I have just got back after a great weekend completing my 4th marathon. The Gold Coast Marathon was my first in Australia. It is a Gold label race, run on a flat course that travels alongside the beautiful beaches of the Gold Coast in Queensland.
The weekend started with a big bowl of pasta at a nice restaurant called Bar Italia near our hotel in Surfers Paradise, we then enjoyed a slice of Mexican music and Japanese dancing on an outside stage near the beach, all part of a multicultural festival which ended with a firework display on the sand. We turned in early and woke even earlier to start our epic day.

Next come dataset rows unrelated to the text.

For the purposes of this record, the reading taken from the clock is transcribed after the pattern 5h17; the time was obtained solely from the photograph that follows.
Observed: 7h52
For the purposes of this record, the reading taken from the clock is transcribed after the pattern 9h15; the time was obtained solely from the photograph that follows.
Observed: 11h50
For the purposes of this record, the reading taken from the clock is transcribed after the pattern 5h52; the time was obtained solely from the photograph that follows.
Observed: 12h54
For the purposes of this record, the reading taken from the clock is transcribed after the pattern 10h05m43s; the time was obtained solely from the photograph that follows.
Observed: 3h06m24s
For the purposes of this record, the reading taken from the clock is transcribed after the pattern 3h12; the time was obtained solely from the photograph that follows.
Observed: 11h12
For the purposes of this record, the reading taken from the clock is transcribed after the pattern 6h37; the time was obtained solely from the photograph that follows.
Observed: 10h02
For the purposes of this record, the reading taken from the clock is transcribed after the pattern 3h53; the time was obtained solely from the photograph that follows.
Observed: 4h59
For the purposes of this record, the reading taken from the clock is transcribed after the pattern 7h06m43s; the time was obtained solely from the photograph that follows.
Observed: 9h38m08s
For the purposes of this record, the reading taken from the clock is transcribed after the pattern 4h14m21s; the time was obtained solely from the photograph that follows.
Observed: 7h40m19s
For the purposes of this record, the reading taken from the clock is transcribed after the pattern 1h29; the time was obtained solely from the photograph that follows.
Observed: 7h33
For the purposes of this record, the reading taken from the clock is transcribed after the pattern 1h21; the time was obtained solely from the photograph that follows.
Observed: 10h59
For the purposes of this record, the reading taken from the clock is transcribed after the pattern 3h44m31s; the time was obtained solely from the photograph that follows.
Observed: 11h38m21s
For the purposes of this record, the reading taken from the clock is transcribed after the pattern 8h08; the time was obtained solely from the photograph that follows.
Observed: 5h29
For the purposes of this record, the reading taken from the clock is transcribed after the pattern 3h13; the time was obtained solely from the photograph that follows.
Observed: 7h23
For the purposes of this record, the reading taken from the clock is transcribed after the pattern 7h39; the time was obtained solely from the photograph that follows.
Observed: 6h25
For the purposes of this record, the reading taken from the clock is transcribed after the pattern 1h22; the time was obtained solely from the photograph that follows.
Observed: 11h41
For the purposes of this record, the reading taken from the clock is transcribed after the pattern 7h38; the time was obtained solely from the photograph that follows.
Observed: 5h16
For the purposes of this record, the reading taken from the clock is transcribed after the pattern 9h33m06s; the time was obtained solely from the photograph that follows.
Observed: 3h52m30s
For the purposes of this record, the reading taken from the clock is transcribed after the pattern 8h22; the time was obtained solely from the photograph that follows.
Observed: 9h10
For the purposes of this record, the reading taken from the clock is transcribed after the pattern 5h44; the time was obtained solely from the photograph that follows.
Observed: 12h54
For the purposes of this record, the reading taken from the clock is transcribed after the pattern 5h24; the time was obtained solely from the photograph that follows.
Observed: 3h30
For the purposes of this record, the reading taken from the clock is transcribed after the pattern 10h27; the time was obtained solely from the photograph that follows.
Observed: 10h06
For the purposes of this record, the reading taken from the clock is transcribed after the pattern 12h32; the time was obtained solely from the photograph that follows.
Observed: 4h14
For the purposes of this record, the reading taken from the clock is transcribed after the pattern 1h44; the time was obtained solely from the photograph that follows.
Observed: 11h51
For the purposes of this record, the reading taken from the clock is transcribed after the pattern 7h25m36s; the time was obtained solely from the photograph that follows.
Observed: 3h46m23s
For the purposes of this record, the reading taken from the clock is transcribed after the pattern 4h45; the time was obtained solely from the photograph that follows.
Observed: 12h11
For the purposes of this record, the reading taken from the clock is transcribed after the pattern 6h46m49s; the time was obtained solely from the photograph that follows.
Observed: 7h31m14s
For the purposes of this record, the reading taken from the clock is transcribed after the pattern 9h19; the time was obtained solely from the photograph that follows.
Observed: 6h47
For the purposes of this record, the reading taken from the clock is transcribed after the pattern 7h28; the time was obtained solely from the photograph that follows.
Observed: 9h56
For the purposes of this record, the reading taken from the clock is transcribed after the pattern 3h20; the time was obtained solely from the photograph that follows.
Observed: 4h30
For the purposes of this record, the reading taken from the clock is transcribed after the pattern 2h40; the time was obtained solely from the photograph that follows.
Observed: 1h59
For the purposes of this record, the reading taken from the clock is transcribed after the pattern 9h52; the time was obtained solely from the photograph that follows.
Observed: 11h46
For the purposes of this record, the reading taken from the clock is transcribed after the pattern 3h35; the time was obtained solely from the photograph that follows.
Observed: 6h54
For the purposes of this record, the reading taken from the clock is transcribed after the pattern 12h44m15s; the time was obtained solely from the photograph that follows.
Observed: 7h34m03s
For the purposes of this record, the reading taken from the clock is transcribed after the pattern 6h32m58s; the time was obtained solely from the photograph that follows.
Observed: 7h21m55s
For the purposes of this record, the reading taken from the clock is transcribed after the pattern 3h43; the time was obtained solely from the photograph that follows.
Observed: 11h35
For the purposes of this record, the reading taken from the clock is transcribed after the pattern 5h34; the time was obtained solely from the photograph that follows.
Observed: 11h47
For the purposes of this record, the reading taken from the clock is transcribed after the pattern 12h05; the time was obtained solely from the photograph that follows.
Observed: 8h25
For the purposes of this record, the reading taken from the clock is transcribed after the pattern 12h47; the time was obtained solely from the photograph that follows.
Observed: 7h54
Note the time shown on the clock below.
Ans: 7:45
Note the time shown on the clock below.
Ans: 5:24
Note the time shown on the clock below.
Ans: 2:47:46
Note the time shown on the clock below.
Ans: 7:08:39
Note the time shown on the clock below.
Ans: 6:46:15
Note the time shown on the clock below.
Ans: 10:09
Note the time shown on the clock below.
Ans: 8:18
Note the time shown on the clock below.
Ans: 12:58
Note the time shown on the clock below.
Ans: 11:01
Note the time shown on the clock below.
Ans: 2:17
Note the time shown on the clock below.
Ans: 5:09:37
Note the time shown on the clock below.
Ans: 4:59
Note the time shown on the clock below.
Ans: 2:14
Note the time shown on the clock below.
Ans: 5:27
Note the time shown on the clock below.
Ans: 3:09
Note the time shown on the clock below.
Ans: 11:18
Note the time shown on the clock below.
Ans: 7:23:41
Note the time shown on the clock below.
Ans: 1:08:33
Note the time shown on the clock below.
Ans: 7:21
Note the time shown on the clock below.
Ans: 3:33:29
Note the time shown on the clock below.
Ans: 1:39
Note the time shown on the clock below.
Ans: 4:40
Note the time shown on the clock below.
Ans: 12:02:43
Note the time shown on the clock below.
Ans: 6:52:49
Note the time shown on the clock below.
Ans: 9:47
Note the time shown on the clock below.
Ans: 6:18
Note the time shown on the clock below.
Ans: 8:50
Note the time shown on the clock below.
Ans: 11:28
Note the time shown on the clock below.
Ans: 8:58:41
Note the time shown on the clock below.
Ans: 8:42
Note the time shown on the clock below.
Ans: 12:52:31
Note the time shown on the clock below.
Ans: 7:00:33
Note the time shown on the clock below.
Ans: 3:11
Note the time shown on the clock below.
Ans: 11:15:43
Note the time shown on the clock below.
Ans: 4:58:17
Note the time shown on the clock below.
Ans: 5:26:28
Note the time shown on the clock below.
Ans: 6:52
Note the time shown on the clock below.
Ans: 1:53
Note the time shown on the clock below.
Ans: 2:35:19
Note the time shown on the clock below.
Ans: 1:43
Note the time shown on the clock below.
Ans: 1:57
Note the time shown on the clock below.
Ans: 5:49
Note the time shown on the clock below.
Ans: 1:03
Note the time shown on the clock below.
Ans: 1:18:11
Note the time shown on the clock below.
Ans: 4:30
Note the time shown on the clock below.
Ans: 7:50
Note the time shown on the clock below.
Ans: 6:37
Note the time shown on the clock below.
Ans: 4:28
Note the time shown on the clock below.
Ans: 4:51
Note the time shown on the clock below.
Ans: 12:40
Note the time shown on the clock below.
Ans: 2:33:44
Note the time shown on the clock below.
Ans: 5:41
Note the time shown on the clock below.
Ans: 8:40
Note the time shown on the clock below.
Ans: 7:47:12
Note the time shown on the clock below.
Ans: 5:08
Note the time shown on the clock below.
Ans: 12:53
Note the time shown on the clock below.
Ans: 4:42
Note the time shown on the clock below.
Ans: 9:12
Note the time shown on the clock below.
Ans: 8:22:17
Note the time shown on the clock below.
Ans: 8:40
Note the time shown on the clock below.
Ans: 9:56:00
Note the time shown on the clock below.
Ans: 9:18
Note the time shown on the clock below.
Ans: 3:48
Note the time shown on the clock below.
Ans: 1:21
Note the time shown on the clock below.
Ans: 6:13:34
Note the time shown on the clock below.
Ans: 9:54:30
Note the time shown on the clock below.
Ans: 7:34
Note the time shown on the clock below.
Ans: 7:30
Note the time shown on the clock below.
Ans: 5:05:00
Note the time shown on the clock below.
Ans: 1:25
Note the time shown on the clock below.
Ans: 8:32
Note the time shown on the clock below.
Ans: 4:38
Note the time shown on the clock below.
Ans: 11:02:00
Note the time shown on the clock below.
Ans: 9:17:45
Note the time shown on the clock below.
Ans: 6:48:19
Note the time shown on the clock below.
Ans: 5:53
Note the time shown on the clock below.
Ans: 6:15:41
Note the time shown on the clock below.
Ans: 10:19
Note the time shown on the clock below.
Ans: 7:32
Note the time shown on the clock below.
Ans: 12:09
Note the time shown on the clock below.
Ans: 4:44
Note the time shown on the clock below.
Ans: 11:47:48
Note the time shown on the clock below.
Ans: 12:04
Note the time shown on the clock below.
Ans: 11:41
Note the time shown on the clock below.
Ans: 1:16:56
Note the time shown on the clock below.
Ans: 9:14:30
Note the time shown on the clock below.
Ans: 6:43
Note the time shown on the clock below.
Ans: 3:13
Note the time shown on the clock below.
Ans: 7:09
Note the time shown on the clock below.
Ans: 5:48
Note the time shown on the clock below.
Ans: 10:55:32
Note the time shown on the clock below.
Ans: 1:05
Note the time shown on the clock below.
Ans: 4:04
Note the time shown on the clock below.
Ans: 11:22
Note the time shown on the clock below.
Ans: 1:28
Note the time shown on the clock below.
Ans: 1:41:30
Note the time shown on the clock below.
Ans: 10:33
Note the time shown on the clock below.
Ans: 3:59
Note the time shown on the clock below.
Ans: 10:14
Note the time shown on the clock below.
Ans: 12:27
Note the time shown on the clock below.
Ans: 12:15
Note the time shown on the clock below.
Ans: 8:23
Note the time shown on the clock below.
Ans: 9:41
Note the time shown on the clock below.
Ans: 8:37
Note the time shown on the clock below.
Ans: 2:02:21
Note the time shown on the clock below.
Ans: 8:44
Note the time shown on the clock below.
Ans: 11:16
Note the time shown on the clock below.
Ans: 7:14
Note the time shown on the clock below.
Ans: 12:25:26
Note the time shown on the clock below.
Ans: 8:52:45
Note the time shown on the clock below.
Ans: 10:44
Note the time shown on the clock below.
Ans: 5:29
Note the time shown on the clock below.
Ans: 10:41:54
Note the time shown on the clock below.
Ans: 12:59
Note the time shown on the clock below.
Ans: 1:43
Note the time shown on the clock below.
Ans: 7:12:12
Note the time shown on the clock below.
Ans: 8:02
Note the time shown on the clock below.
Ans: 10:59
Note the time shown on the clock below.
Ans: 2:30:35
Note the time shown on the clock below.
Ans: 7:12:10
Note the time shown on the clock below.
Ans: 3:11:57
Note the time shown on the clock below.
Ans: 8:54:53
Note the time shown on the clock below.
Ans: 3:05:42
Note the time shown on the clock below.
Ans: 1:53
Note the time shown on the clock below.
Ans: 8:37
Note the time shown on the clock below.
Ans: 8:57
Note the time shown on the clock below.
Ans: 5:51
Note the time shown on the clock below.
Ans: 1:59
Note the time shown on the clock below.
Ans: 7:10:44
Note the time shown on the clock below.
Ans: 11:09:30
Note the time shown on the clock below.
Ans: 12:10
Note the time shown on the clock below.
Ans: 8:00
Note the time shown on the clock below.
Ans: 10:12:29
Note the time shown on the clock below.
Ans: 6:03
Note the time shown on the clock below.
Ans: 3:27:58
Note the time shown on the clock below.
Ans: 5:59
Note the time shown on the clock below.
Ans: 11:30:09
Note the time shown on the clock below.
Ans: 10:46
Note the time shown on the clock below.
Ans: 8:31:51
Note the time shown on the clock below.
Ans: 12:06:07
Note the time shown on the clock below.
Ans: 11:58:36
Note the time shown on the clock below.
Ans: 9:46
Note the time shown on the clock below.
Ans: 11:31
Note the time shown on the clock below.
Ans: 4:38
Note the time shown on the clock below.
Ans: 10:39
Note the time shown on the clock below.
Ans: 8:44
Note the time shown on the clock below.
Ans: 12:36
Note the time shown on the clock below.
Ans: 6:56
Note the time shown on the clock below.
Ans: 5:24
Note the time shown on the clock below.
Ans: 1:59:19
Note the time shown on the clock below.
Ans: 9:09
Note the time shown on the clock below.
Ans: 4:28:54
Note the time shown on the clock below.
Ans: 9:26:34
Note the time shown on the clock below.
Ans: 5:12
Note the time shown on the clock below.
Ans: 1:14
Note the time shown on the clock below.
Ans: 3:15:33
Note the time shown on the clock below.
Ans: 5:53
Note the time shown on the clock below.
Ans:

We left our hotel at 4.45am to catch the bus to the start. Not only do Australians love the heat, they will also get up at anytime of the day quite happily to avoid it, and therefore an alarm clock start of 4.15 is seen as quite acceptable. When we got to the bus stop, this was confirmed further, we were greeted with the strange sight of hundreds of runners hopping from one foot to another lined up along the pavement waiting for the same bus as us! We had slept in! We finally arrived at the start. Kathleen was running the half marathon, which started at 6. She did a quick warm up and set off with thousands of other runners. The pre-race scene seemed chaotic (I was still half asleep) runners were arriving in all directions from the darkness, clambering over barriers, flinging discarded clothes into the air. Overlapping sounds of rock music and commentary in English and Japanese blasted out from somewhere in the black. It was a rousing send off.
I now had 1h.30mins to wait for the start. In contrast, the full marathon runners now arrived, slower and quieter, preserving that precious energy. I sat and ate my breakfast as the sun rose over the sea. The light grew further and started to warm everyone into a little more action. I stretched behind the grandstand on a bench next to the beach. A calm and experienced gent in his 50’s sat next to me. We quietly went about our business and then parted for the start with a little nod.
I had trained consistently since April. My A plan was to break 3 hours my B plan was to run a PB. I had run more miles per week, and I had done a solid amount of long runs and tempo runs in the build up which had given me the confidence to think that I was physically and mentally ready. When I was on the start line, I took a moment to think positively about my race, imagining the finish. I was already at the midway point by appreciating what I had already achieved in training. I thought of the miles we had all done to get to that point, everyone standing with me there had gone through a process of preparation and now it was time for us to finish what we had started.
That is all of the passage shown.